> [Aufgabe 1]
Beantworten Sie anhand des folgenden Textabschnitts über Fischerei und Landgrabbing diese Fragen:
(a) Welcher Herkunft sind die riesigen Trawler vornehmlich?
(b) Mit wie vielen afrikanischen und karibischen Ländern hat Brüssel Nutzungsverträge für Fischfanggebiete abgeschlossen?
(c) Was gilt dem Internationalen Währungsfonds und der Weltbank als verabscheuungswürdiger Protektionismus?
> [Aufgabe 2]
Geben Sie aus dem folgenden Textabschnitt jenen Teil unverändert wieder, der mit den Worten beginnt, die „Landgrabbing-Unternehmen, Cash-Crop-Konzerne und“ enthalten, und mit „einer geplanten Strategie.“ endet.

> [Textabschnitt]
Das Muster der agrarindustriellen Vernutzung von Grund und Boden sowie Land und Leuten durch auswärtiges, einzig dem anonymen Aktionär rechenschaftspflichtigem Kapital, wiederholt sich auch auf hoher See. Riesige Trawler vornehmlich EU-europäischer und japanischer Herkunft fischen die Küstengewässer rund um Afrika leer. Die Fänge landen anschließend auf europäischen und japanischen Märkten. Zurück bleiben lokale Fischer, die ihre Familien nicht mehr ernähren können. Brüssel hat in den vergangenen Jahren mit 16 afrikanischen und karibischen Ländern Nutzungsverträge für Fischfanggebiete abgeschlossen und damit kapitalstarken Fischereiflotten einen Expansionsschub garantiert und diesen noch dazu mit Subventionen aus dem EU-Budget versüßt.

Landgrabbing-Unternehmen, Cash-Crop-Konzerne und Fischereifangflotten folgen mit ihrer aggressiven Expansionsstrategie den Vorstellungen des Internationalen Währungsfonds (IWF) und der Weltbank. Diese haben mit ihrer Politik der »strukturellen Anpassung« ihre Kreditvergaben an Länder der südlichen Halbkugel immer an Vorgaben wie »internationale Wettbewerbsfähigkeit« und »Weltmarktkompatibilität« geknüpft. Schutz für lokale Bauern oder Fischer galt und gilt ihnen bis heute als verabscheuungswürdiger Protektionismus. Sie von den Äckern und Fischgründen zu vertreiben ist kein unbedachter wirtschaftspolitischer Kollateralschaden, sondern Ergebnis einer geplanten Strategie.

> [Gesammelte Daten]
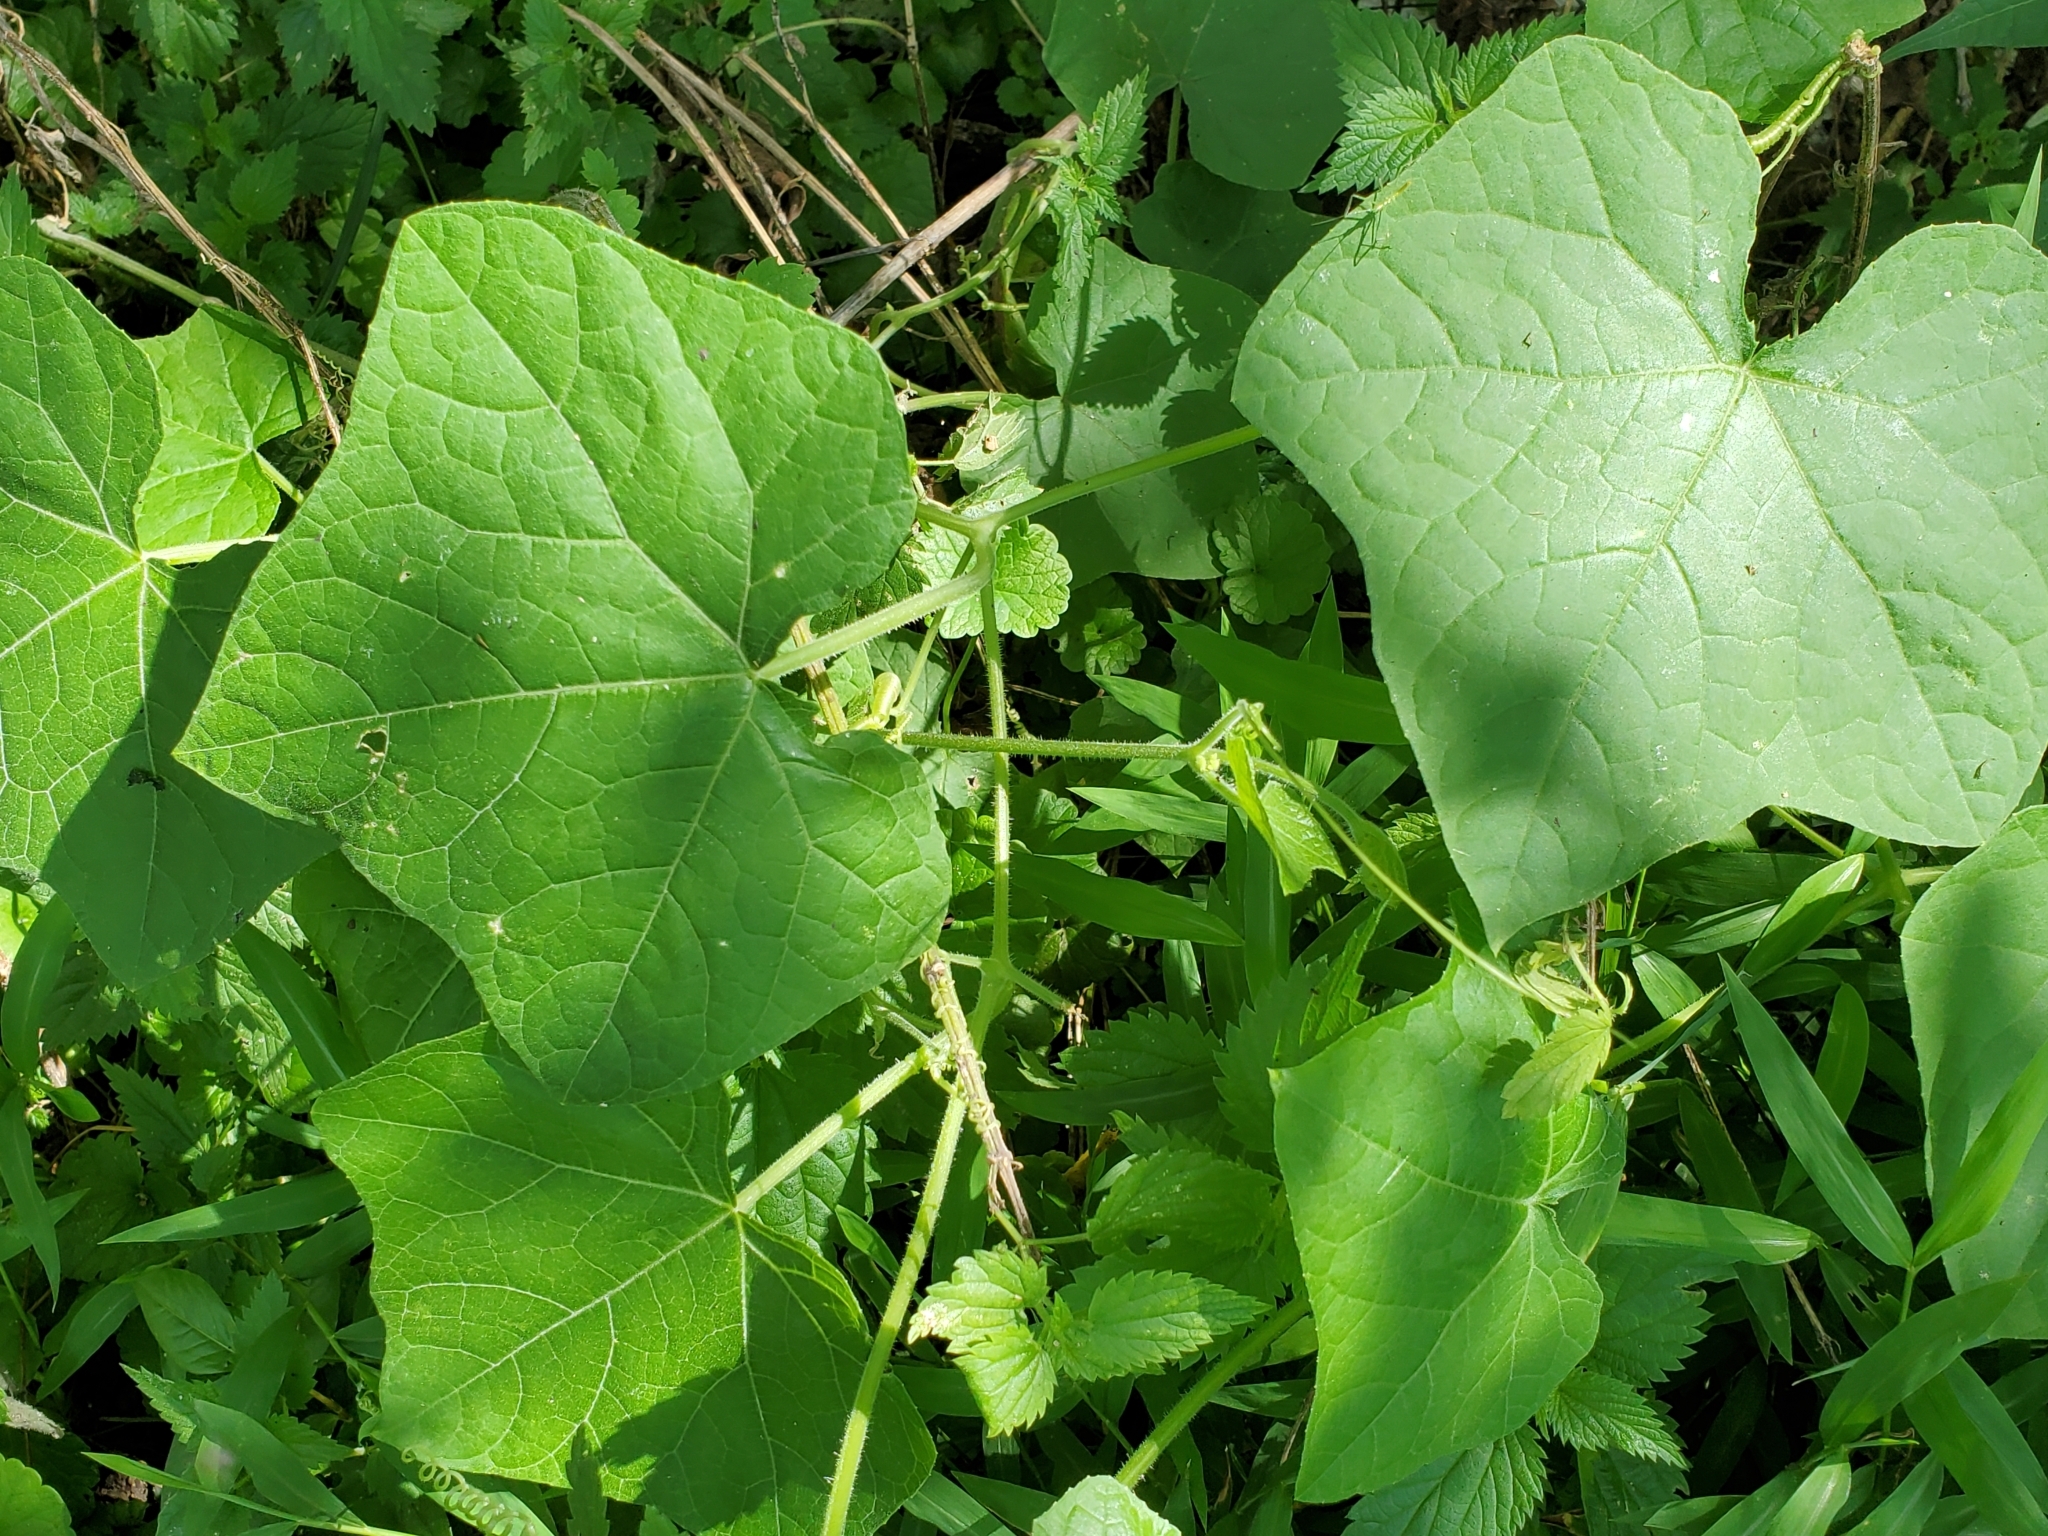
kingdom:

> [Vollständige Antwort 1]
(a) EU-europäischer und japanischer Herkunft
(b) Mit 16 Ländern
(c) Schutz für lokale Bauern oder Fischer

> [Vollständige Antwort 2]
Landgrabbing-Unternehmen, Cash-Crop-Konzerne und Fischereifangflotten folgen mit ihrer aggressiven Expansionsstrategie den Vorstellungen des Internationalen Währungsfonds (IWF) und der Weltbank. Diese haben mit ihrer Politik der »strukturellen Anpassung« ihre Kreditvergaben an Länder der südlichen Halbkugel immer an Vorgaben wie »internationale Wettbewerbsfähigkeit« und »Weltmarktkompatibilität« geknüpft. Schutz für lokale Bauern oder Fischer galt und gilt ihnen bis heute als verabscheuungswürdiger Protektionismus. Sie von den Äckern und Fischgründen zu vertreiben ist kein unbedachter wirtschaftspolitischer Kollateralschaden, sondern Ergebnis einer geplanten Strategie.